### DIRECTIONS
Where does "read" occur in the listing? Copy every line that holds it.

### AVAILABLE DATA
——————

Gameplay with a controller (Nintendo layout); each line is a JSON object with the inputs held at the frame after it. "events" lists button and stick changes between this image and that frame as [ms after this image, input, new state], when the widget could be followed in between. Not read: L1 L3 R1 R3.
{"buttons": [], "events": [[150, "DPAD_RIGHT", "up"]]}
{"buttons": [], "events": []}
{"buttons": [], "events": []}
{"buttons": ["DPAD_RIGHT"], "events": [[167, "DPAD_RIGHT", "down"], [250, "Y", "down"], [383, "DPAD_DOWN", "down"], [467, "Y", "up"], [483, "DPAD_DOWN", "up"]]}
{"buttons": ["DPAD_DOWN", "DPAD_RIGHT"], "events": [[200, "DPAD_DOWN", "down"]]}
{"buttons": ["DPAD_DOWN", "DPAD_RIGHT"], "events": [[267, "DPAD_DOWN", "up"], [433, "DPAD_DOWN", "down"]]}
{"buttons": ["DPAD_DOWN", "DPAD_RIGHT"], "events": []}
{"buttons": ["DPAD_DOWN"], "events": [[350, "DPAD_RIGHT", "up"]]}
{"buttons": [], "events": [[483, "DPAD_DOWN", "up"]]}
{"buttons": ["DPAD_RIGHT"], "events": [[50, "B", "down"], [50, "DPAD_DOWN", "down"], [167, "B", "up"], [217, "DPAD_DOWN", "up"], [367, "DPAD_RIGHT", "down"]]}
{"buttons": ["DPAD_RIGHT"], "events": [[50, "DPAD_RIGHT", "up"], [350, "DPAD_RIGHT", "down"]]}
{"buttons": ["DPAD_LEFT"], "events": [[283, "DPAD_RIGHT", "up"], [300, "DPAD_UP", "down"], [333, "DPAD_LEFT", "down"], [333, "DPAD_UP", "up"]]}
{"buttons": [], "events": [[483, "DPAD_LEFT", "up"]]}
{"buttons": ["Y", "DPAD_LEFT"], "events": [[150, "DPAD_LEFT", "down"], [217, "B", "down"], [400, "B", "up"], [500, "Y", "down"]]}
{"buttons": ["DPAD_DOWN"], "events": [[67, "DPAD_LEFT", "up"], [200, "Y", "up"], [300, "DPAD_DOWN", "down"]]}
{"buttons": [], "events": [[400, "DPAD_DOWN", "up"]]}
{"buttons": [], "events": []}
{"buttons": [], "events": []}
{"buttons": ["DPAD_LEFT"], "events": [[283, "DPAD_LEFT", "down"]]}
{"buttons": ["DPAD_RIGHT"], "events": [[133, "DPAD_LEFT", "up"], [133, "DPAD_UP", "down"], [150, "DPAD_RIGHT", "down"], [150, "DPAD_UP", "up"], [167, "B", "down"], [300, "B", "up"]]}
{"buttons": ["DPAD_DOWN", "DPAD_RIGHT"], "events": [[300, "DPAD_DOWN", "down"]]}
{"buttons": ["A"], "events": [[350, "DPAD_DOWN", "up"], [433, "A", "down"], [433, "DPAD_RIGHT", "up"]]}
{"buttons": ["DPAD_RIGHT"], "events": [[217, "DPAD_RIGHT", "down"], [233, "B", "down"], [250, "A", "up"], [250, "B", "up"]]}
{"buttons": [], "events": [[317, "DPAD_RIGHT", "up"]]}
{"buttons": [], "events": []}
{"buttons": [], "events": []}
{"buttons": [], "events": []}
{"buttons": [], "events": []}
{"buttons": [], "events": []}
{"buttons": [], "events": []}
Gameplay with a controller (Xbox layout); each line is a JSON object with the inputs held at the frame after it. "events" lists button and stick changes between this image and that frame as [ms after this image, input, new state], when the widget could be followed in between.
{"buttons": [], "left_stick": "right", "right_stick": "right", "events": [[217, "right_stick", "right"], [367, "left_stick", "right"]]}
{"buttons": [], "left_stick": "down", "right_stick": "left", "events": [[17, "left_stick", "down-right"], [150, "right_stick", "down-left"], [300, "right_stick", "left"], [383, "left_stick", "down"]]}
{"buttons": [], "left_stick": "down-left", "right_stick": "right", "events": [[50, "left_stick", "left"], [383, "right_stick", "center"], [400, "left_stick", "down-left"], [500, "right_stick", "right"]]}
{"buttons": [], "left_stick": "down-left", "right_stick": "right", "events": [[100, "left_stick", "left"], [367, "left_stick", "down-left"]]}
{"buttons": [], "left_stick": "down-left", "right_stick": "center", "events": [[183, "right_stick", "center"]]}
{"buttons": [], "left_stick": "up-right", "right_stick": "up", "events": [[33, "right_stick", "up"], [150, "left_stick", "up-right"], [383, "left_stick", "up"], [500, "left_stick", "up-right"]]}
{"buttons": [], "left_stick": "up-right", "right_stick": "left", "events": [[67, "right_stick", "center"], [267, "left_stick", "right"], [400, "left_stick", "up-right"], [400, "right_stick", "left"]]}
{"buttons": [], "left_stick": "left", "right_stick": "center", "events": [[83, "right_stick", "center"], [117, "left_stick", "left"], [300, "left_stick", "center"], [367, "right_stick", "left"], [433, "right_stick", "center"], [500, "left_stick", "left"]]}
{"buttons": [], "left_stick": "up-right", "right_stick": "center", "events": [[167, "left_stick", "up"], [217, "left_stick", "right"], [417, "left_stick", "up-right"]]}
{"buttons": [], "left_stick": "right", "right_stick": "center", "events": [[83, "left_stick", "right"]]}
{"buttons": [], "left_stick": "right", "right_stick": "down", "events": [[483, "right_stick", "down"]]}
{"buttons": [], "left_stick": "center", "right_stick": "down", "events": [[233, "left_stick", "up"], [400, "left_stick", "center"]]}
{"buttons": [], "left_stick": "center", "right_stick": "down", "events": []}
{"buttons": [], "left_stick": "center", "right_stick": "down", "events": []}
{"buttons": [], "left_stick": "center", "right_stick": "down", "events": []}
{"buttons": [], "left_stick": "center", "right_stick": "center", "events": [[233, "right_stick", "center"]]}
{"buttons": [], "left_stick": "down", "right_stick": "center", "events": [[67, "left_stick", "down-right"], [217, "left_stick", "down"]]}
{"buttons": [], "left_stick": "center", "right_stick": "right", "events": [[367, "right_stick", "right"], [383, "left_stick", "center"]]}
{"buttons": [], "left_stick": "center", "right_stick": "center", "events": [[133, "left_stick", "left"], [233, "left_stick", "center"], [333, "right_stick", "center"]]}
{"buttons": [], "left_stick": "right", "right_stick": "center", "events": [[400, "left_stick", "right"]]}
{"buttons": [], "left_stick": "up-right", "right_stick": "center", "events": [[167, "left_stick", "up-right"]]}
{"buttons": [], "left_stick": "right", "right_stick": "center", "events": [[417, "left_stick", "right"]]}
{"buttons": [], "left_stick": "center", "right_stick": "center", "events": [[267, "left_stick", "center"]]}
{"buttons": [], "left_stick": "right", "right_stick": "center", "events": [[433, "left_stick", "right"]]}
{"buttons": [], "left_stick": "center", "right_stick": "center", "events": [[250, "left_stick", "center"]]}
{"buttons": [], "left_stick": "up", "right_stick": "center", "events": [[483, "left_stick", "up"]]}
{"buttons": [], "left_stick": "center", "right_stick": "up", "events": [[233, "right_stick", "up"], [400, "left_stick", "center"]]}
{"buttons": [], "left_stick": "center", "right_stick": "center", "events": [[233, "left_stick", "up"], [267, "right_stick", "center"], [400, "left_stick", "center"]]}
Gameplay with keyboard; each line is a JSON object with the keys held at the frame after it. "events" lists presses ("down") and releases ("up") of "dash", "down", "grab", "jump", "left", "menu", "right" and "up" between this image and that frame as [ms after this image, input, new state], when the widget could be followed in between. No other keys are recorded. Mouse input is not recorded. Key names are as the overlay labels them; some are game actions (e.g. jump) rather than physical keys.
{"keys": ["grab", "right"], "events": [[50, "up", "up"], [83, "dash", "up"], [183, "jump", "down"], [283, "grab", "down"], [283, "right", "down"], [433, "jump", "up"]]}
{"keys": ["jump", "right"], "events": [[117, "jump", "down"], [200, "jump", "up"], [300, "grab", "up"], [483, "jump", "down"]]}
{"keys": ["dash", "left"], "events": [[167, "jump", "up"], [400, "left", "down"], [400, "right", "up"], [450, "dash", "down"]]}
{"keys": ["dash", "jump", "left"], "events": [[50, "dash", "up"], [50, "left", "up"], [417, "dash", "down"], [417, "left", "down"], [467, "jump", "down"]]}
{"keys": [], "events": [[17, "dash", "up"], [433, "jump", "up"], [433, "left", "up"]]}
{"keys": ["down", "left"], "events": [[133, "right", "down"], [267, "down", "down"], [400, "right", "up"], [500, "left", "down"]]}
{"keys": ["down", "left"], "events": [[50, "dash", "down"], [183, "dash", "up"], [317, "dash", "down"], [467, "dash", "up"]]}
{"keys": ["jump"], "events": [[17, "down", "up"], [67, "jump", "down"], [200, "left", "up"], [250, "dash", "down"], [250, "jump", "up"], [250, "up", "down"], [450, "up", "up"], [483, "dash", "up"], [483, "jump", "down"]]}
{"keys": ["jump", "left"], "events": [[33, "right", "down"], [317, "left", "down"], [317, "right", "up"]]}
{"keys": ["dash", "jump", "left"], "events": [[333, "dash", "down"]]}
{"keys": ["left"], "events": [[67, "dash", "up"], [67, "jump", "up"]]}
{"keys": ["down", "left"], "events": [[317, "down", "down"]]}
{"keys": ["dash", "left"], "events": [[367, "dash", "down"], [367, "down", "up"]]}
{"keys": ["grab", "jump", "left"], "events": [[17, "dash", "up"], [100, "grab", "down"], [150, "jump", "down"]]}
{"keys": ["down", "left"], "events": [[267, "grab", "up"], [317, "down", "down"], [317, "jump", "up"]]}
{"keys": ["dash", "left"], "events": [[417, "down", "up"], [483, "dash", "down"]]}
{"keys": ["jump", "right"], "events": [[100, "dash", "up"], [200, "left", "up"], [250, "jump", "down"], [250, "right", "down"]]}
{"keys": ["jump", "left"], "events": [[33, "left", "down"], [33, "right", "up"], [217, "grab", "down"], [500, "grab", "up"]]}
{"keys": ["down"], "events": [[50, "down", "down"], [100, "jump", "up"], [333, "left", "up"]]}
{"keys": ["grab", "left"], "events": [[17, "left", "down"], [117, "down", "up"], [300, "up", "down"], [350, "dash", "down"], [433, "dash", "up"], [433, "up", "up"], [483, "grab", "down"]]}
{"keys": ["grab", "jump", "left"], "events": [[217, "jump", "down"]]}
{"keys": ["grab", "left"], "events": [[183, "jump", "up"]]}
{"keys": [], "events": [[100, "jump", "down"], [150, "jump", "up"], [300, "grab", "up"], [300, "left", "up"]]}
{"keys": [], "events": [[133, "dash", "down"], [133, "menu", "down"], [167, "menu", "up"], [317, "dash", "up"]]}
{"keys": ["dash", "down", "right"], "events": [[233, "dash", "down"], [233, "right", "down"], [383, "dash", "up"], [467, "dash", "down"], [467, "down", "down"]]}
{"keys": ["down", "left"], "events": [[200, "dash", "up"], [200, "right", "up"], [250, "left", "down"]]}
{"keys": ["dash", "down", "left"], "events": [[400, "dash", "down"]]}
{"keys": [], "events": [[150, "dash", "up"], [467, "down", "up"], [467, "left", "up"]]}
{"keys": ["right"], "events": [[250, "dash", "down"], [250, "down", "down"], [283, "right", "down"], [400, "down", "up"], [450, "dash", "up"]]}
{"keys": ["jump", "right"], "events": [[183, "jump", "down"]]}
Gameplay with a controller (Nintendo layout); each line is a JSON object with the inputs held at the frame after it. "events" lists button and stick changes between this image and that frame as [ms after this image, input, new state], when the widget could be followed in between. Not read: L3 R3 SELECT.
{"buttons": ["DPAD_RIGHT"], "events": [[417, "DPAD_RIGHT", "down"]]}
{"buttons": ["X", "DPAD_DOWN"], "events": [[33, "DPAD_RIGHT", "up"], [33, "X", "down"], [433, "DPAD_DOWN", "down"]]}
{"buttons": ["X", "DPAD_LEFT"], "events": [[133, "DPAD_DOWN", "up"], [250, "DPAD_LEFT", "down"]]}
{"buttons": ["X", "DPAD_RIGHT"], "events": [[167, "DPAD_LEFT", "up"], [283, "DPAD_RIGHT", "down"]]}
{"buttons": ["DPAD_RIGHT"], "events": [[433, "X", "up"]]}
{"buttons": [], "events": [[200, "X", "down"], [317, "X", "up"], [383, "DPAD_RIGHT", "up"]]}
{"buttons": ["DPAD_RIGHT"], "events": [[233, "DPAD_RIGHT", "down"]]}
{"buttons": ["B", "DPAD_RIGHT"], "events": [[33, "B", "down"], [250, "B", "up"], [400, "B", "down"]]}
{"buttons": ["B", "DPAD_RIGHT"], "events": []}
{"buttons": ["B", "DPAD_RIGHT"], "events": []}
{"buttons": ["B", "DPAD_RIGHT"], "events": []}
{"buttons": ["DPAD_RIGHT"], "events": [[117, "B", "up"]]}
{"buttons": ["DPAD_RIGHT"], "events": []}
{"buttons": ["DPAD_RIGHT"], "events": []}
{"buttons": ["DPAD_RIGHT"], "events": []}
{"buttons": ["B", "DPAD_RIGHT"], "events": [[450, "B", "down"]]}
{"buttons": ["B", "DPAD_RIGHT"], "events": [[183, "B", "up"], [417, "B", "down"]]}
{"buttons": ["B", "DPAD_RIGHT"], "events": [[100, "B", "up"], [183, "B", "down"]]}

——————

### OUTPUT FOR THIS EXERCISE
Gameplay with a controller (Nintendo layout); each line is a JSON object with the inputs held at the frame after it. "events" lists button and stick changes between this image and that frame as [ms after this image, input, new state], when the widget could be followed in between. Not read: L1 L3 R1 R3.
Gameplay with a controller (Nintendo layout); each line is a JSON object with the inputs held at the frame after it. "events" lists button and stick changes between this image and that frame as [ms after this image, input, new state], when the widget could be followed in between. Not read: L3 R3 SELECT.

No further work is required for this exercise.